**Records supplied:**
== Segment start ==

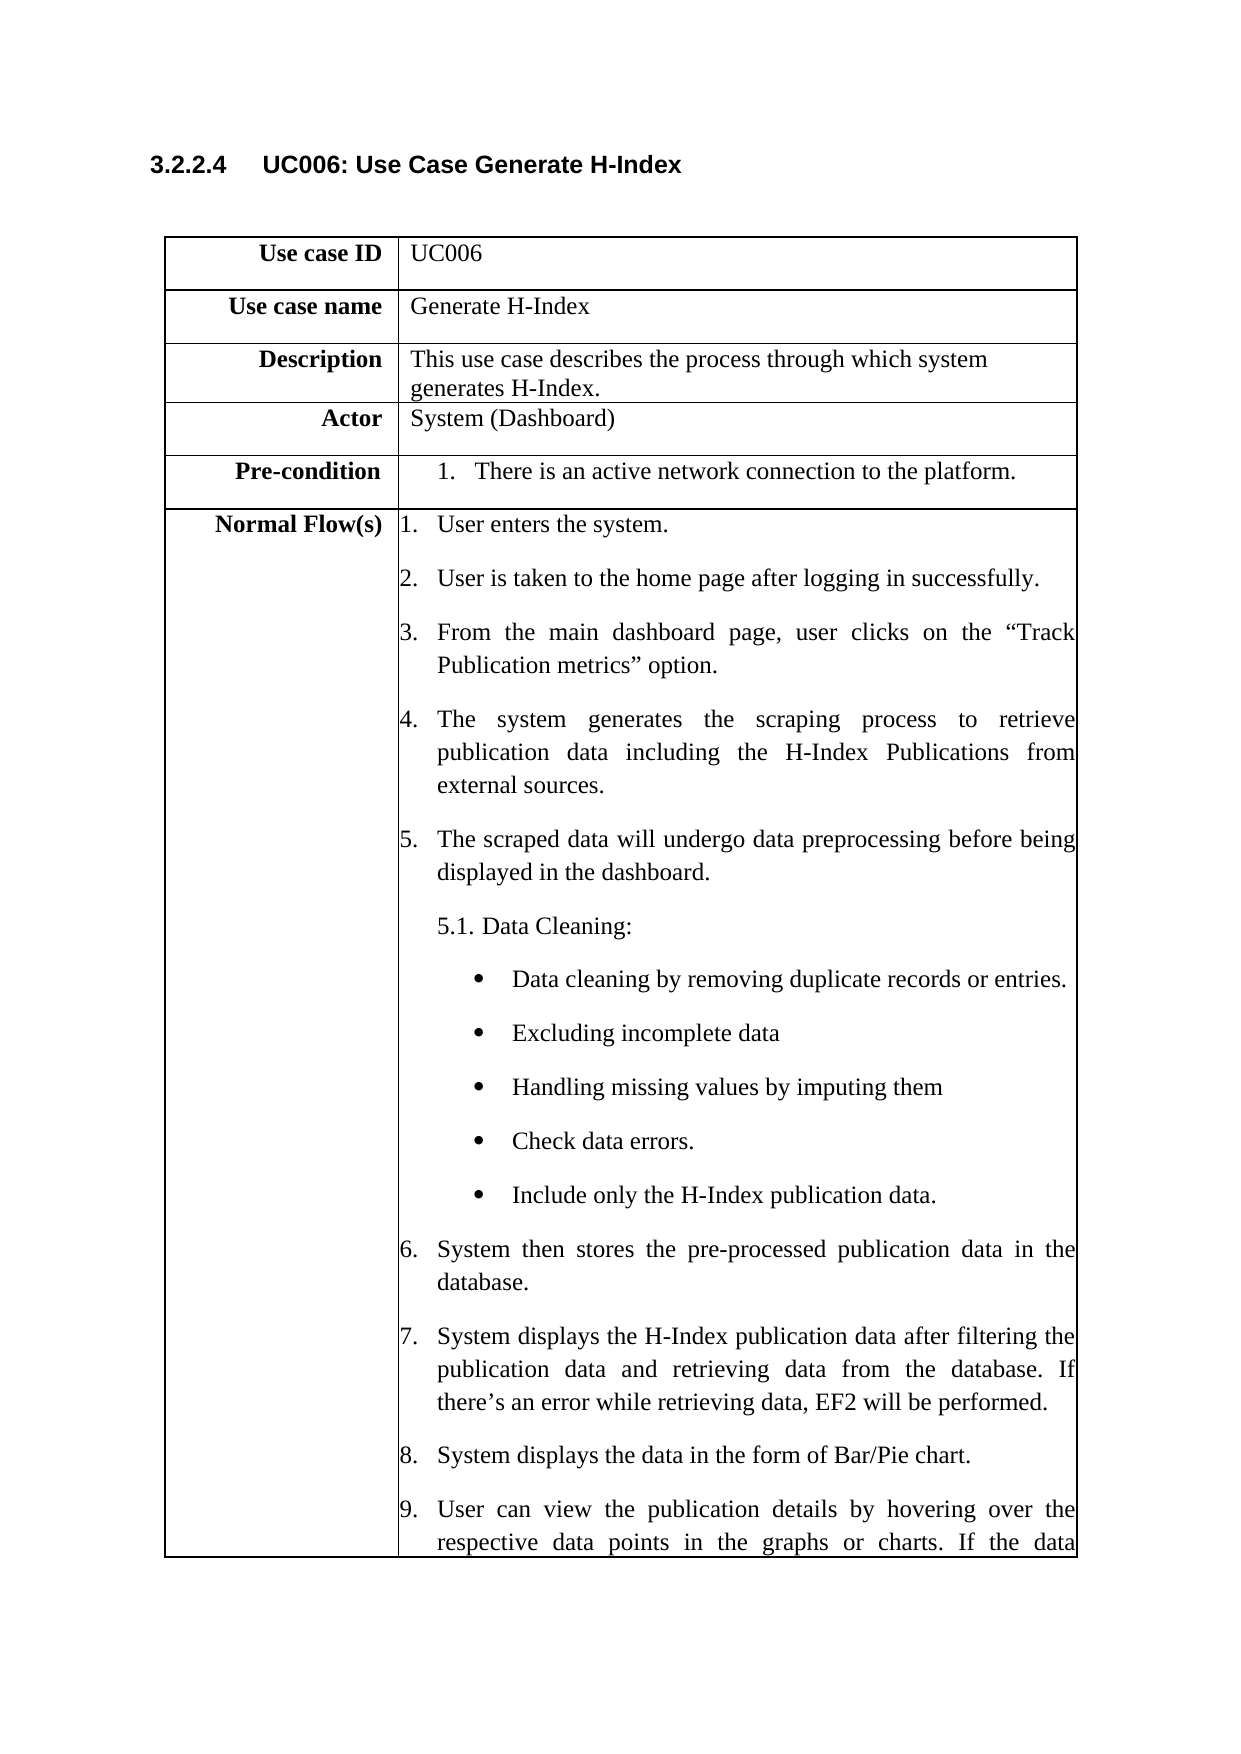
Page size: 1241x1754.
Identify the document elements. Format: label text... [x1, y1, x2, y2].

table_header UC006 [399, 238, 1076, 289]
table_cell Pre-condition [166, 456, 398, 508]
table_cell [399, 510, 1076, 1556]
list UC006: Use Case Generate H-Index [150, 150, 1090, 179]
table_cell Actor [166, 403, 398, 455]
table_cell This use case describes the process through which system generates H-Index. [399, 344, 1076, 402]
table_cell Description [166, 344, 398, 402]
table_cell Generate H-Index [399, 291, 1076, 342]
table_cell Use case name [166, 291, 398, 342]
table_cell Normal Flow(s) [166, 510, 398, 1556]
table_header Use case ID [166, 238, 398, 289]
table_cell There is an active network connection to the platform. [399, 456, 1076, 508]
table_cell System (Dashboard) [399, 403, 1076, 455]
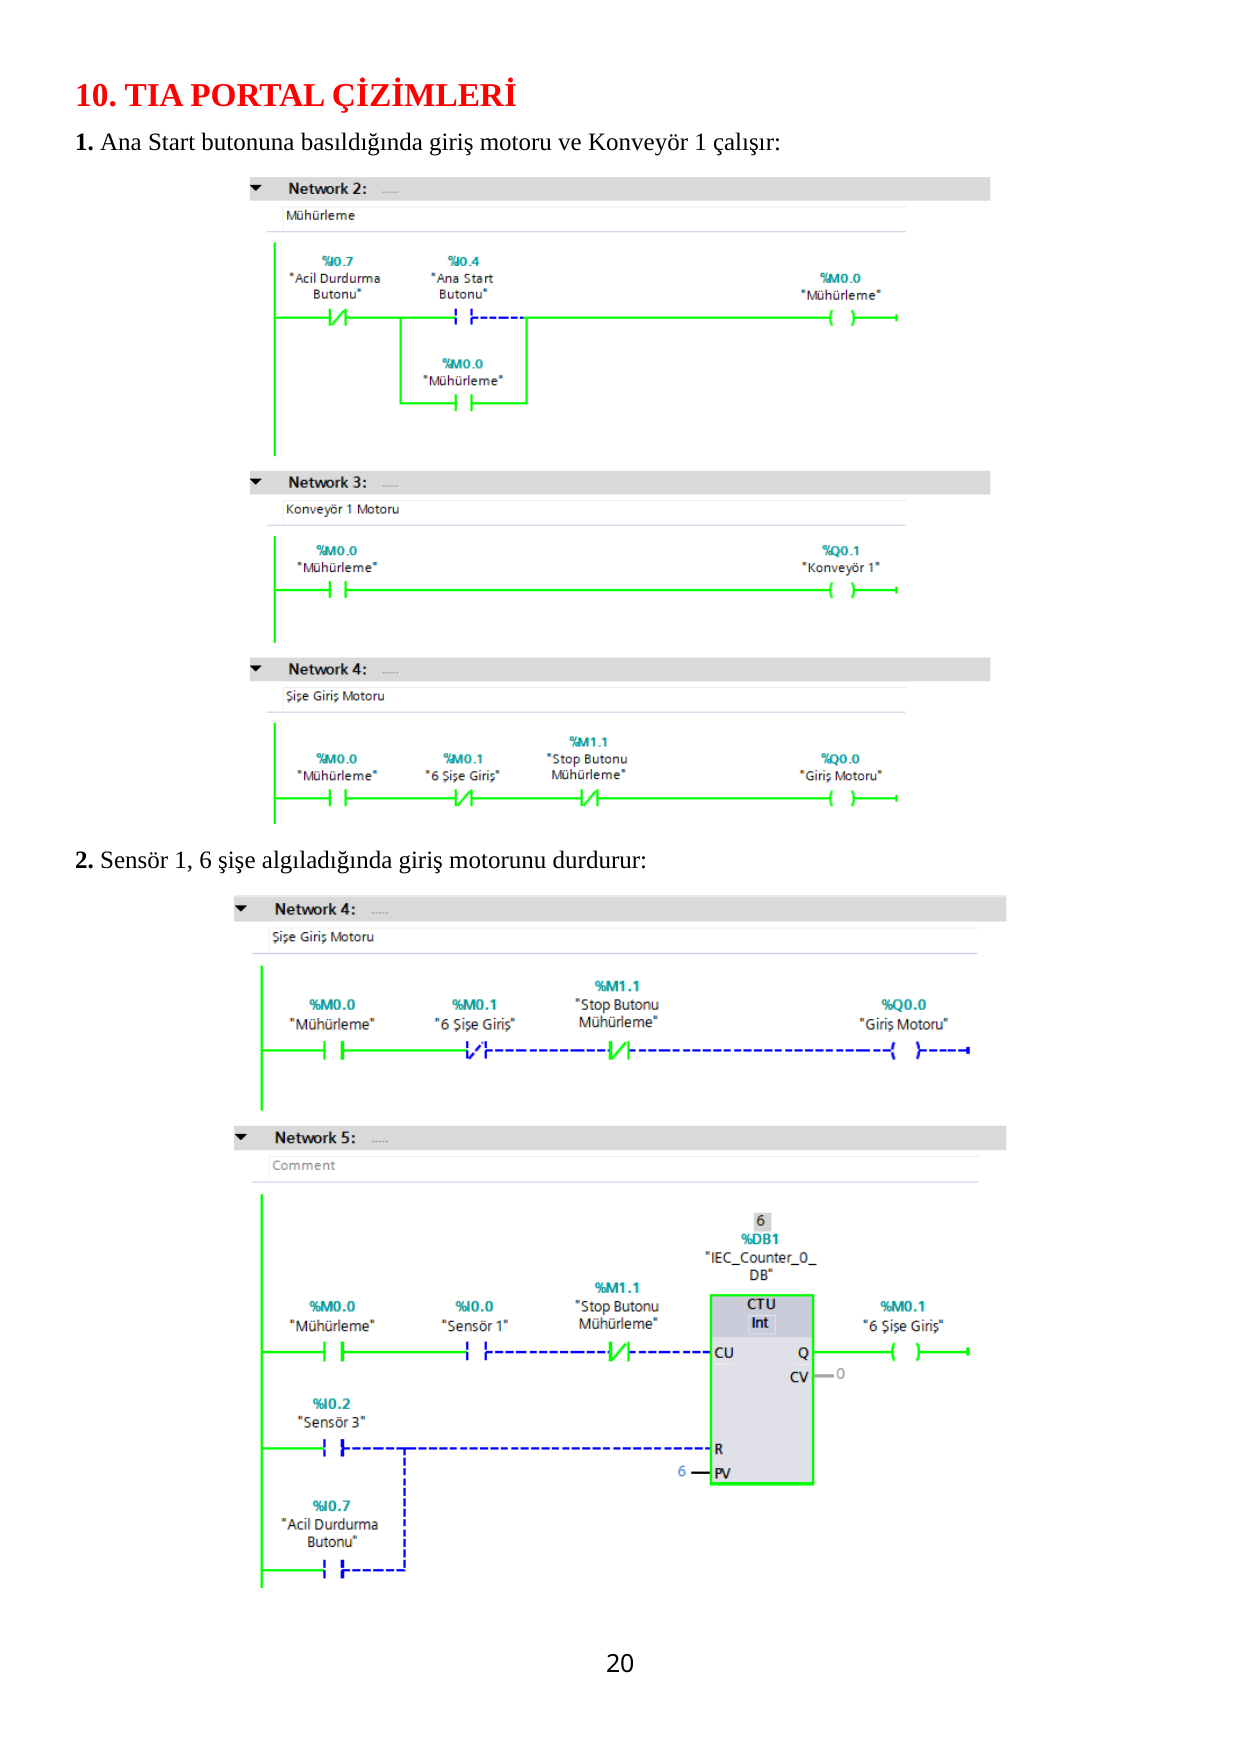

== Segment end ==

**Task statement:** Lines from the one holding "Identify the document" to the end of the data, both ends included, are to be given again exactly; no pictures belong in the copy.

**Task answer:**
Identify the document elements. Format: label text... [x1, y1, x2, y2].

table_header UC006 [399, 238, 1076, 289]
table_cell Pre-condition [166, 456, 398, 508]
table_cell [399, 510, 1076, 1556]
list UC006: Use Case Generate H-Index [150, 150, 1090, 179]
table_cell Actor [166, 403, 398, 455]
table_cell This use case describes the process through which system generates H-Index. [399, 344, 1076, 402]
table_cell Description [166, 344, 398, 402]
table_cell Generate H-Index [399, 291, 1076, 342]
table_cell Use case name [166, 291, 398, 342]
table_cell Normal Flow(s) [166, 510, 398, 1556]
table_header Use case ID [166, 238, 398, 289]
table_cell There is an active network connection to the platform. [399, 456, 1076, 508]
table_cell System (Dashboard) [399, 403, 1076, 455]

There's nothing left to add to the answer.